* _TESTO DA ANALIZZARE_
Scopriamo insieme la storia della scuola italiana, partendo dal medioevo fino ai
giorni nostri.
Come vediamo a breve, conoscere la storia della scuola italiana ci aiuta a
comprendere sia la nostra cultura che le nostre tradizioni.
Inoltre conoscere la storia della scuola italiana ci permette di comprendere che,
l’istruzione che oggi diamo per scontata in passato non lo era affatto, e di
come grazie a insegnanti, docenti e persone illuminate oggi l’istruzione sia un
diritto per tutti.
La scuola italiana è spesso soggetta a critiche, noi di Dare Voce al Silenzio non
sappiamo dove stia la ragione o il torto, possiamo solo condividere la nostra
esperienza come formatori.
In questi anni abbiamo incontrato insegnanti, presidi e personale scolastico
che, nonostante le difficoltà della scuola italiana, nella stragrande maggioranza
dei casi operano con dedizione a favore di bambini e ragazzi.
In qualsiasi caso la scuola resta quello che è, il cuore di un popolo poiché
conserva il passato, basilare per sapere chi siamo nel presente e quindi,
essenziale per dare una direzione al futuro.

(Dati raccolti)

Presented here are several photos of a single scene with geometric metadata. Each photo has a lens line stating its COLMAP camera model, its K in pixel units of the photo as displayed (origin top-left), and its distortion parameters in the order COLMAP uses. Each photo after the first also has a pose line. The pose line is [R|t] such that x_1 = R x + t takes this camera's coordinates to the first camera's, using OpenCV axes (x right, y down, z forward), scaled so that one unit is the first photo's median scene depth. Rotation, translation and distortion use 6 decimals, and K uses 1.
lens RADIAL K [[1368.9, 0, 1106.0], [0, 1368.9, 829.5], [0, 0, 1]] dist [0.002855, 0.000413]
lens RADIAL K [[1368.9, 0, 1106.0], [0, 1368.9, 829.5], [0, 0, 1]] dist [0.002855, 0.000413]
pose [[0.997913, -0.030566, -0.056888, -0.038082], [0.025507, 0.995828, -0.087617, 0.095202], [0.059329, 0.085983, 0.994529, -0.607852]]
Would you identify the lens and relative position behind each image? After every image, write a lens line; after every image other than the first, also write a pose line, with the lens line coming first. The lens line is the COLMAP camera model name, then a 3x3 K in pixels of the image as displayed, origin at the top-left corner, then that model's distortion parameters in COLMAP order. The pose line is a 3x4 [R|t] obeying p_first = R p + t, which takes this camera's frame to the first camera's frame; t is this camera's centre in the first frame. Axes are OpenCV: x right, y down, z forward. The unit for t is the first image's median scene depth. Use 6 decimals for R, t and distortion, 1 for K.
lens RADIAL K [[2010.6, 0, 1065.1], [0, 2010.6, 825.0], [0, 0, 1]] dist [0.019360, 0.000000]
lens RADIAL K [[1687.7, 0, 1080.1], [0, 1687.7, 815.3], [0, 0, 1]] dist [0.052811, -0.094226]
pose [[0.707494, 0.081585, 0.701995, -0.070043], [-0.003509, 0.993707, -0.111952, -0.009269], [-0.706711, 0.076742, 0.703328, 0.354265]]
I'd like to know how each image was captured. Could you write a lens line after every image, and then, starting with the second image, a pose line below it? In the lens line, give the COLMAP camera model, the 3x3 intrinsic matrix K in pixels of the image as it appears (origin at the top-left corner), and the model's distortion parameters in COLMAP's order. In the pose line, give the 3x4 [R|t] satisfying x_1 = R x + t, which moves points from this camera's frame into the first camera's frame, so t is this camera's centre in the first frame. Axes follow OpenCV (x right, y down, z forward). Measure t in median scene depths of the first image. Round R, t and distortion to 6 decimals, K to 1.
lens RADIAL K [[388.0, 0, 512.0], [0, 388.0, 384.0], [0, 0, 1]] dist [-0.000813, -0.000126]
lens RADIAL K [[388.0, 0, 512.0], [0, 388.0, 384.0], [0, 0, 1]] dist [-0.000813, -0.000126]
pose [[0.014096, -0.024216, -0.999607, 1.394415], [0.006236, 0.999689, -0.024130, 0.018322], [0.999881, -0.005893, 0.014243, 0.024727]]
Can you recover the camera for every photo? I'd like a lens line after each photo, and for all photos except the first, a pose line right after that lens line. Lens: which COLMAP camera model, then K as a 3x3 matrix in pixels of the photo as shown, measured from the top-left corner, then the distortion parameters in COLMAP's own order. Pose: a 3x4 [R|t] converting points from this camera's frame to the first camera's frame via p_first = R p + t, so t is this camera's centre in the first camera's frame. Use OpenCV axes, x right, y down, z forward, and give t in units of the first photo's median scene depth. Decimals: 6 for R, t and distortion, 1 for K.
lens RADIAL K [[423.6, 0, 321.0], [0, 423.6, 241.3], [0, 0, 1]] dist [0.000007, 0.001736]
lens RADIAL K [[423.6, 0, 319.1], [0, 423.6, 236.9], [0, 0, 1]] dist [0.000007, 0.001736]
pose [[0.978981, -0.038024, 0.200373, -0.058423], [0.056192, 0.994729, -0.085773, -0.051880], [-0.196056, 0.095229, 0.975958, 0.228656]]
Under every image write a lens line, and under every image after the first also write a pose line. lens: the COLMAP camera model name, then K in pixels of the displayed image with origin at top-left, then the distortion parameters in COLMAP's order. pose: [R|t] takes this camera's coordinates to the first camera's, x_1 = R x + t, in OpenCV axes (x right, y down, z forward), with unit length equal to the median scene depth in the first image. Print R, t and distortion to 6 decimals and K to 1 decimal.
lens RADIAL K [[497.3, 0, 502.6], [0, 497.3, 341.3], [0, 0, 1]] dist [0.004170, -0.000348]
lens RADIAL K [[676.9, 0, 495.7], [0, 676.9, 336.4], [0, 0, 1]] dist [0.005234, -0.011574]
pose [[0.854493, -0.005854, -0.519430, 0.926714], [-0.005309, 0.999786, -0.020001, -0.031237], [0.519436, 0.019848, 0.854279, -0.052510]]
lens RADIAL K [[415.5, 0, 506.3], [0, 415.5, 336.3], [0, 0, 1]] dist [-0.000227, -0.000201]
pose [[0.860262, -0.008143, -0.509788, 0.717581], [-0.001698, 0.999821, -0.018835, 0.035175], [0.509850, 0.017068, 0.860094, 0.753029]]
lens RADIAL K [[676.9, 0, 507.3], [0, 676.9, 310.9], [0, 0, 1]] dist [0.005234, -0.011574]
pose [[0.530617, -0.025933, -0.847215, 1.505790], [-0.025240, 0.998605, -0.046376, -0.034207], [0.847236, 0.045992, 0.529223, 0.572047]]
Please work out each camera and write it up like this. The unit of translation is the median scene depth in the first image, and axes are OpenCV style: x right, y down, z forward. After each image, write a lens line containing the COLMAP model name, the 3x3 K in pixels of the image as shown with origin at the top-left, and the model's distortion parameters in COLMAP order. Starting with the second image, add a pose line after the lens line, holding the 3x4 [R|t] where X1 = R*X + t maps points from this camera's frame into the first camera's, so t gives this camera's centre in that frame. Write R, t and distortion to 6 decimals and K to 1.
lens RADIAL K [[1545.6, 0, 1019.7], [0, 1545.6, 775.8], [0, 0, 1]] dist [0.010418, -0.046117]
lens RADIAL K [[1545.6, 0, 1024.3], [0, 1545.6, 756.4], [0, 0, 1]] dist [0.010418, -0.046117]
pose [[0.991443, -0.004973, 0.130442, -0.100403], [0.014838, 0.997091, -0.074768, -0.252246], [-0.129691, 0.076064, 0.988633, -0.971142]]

* _ESERCIZIO A_
Nel testo sulla storia della scuola italiana, per quale motivo la scuola viene definita il cuore di un popolo?
* _ESERCIZIO B_
Continua il testo sulla storia della scuola italiana a partire dalla sua ultima frase.

* _RISPOSTA A_
Perché conserva il passato, che è basilare per sapere chi siamo nel presente ed essenziale per dare una direzione al futuro.

* _RISPOSTA B_
Nella scuola la figura cardine è l’insegnante, poiché oltre a trasmettere
conoscenza oggi deve anche accogliere e gestire situazioni difficili, in alcuni
casi estreme.
Al di là delle critiche, che ognuno giustamente può esprimere, il mestiere
dell’insegnante rimane quello che è, ovvero un mestiere tanto nobile quanto
essenziale, poiché forma le nuove generazioni.
Ora, per comprendere cos’è la scuola italiana oggi e la sua importanza nella
società, è essenziale conoscerne l’evoluzione nel corso dei secoli.
Partiamo dal medioevo.
Con la fine dell’impero romano le istituzioni scolastiche pubbliche cessarono di
esistere e nel medioevo la scolarizzazione era fornita dalla Chiesa.
Vi erano tre tipi di scuole, aperte anche ai laici:
- parrocchiali – alfabetizzazione di base
- vescovili – istruzione sia basica che medio superiore
- monastiche – istruzione di base, medio superiore e universitaria
Le scuole parrocchiali esistevano fin dal VI secolo, offrivano un’istruzione di
base tuttavia erano inaccessibili per buona parte delle famiglie, poiché non
potevano rinunciare al lavoro dei figli, anche se giovanissimi.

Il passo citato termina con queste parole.